• Problem statement
Could you copy out the rows starting at the line containing "island: Luzon" and ending with the last row, renaming "collection date" to "date collected" and leaving everything else unchanged?

— begin Data for this task —

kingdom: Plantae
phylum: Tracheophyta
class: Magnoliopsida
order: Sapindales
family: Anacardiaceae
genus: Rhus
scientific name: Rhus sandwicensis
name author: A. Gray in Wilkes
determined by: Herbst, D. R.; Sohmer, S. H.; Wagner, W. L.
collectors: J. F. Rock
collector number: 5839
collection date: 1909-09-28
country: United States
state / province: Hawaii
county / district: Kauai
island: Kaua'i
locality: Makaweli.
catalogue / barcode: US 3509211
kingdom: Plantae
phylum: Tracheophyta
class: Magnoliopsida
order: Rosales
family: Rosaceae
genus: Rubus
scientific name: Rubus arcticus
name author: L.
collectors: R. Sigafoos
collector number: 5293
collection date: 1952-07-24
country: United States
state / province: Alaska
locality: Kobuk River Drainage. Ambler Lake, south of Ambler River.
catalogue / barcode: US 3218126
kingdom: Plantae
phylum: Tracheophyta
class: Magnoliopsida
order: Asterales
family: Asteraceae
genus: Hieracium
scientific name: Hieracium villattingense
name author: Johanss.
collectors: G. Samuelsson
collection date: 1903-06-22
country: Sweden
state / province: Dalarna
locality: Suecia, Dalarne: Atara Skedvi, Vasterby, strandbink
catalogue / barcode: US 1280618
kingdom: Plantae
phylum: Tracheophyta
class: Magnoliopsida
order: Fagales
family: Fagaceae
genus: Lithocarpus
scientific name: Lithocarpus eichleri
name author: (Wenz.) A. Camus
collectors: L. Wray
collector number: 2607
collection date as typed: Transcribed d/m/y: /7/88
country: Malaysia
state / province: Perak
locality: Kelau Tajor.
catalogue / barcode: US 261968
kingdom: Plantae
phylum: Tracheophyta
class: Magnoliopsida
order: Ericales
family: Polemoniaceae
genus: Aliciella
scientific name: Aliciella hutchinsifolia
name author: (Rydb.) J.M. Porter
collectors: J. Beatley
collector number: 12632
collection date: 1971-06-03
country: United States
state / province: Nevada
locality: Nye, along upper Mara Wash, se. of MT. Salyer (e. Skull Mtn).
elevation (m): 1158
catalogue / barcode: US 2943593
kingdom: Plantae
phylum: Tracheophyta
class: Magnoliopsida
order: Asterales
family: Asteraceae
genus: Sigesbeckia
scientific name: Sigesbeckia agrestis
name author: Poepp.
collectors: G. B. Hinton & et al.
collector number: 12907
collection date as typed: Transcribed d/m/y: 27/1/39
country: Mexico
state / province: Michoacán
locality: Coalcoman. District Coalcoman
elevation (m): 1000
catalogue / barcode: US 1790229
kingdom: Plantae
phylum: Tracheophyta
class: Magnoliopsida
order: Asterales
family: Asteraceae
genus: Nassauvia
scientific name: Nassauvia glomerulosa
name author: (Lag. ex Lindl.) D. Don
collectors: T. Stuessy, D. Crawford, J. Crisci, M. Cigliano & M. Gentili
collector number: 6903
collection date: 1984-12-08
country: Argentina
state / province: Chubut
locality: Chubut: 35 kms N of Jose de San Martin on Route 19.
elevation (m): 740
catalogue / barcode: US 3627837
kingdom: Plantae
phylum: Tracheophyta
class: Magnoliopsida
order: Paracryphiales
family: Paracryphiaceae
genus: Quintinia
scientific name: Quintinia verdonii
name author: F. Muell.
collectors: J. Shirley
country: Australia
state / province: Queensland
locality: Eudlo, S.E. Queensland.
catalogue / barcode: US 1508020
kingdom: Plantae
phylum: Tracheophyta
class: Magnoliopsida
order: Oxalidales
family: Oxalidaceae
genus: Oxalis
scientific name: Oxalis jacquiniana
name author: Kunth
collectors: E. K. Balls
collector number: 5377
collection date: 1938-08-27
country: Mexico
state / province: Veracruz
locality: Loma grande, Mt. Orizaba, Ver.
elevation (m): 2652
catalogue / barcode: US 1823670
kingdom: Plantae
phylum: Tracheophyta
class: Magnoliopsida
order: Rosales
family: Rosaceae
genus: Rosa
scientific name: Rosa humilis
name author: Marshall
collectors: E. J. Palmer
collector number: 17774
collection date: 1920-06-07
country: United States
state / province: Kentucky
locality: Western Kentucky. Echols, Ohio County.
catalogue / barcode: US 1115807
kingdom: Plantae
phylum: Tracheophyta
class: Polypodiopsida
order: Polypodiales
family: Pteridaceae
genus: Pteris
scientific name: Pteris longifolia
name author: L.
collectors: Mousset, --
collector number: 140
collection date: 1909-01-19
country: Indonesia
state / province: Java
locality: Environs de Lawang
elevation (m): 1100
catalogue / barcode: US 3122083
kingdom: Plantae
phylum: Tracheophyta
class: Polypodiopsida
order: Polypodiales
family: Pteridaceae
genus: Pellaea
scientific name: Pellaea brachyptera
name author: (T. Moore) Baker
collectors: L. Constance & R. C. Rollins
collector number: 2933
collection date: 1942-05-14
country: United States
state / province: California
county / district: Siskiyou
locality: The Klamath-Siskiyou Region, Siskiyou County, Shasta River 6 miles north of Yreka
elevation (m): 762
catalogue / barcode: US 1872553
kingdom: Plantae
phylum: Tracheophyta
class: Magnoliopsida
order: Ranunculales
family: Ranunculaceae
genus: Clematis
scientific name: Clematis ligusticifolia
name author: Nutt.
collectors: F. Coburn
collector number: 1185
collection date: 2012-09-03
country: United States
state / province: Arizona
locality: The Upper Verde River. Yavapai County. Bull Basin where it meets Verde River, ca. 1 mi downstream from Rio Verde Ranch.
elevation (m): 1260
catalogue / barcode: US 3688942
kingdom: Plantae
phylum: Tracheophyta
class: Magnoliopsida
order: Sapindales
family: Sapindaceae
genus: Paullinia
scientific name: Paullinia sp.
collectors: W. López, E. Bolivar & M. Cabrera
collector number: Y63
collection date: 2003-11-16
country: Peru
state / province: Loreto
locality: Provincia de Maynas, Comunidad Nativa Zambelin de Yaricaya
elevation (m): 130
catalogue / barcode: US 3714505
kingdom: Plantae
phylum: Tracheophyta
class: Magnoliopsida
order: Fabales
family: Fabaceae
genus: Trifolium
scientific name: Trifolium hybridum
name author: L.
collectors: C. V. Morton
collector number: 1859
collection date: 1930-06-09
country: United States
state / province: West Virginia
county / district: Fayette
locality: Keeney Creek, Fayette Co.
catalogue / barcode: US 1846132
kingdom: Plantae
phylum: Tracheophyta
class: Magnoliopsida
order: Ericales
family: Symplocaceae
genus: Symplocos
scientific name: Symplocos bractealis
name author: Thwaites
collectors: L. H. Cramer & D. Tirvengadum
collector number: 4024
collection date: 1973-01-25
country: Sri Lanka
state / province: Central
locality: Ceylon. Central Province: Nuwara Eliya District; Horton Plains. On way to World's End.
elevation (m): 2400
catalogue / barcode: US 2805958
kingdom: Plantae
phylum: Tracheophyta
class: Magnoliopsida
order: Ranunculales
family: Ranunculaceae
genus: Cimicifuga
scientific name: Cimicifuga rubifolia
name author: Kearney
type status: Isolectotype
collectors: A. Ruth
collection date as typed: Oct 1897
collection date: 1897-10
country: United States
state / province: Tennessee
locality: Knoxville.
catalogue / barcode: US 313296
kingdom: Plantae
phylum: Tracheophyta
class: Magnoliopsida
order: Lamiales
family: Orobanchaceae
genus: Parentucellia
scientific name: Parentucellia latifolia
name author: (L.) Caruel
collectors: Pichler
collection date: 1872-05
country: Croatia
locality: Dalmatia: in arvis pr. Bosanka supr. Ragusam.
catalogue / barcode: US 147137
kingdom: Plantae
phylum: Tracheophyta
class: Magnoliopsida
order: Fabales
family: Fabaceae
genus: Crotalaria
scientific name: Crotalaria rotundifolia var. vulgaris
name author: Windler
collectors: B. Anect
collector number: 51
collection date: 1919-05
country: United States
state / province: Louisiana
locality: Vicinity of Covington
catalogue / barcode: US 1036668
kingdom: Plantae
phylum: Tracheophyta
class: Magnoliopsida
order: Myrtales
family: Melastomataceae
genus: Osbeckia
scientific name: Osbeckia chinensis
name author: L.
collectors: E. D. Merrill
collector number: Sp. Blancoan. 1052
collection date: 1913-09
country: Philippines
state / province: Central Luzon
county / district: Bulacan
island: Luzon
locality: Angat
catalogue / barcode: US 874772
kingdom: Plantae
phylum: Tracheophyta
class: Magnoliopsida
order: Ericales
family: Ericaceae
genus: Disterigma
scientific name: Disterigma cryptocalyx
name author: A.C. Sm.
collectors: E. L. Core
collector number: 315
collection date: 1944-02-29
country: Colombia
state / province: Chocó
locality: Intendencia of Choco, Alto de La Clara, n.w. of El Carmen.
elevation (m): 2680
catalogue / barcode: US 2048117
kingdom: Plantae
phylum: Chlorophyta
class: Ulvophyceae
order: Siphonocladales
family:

— end Data for this task —

• Result of the task
island: Luzon
locality: Angat
catalogue / barcode: US 874772
kingdom: Plantae
phylum: Tracheophyta
class: Magnoliopsida
order: Ericales
family: Ericaceae
genus: Disterigma
scientific name: Disterigma cryptocalyx
name author: A.C. Sm.
collectors: E. L. Core
collector number: 315
date collected: 1944-02-29
country: Colombia
state / province: Chocó
locality: Intendencia of Choco, Alto de La Clara, n.w. of El Carmen.
elevation (m): 2680
catalogue / barcode: US 2048117
kingdom: Plantae
phylum: Chlorophyta
class: Ulvophyceae
order: Siphonocladales
family:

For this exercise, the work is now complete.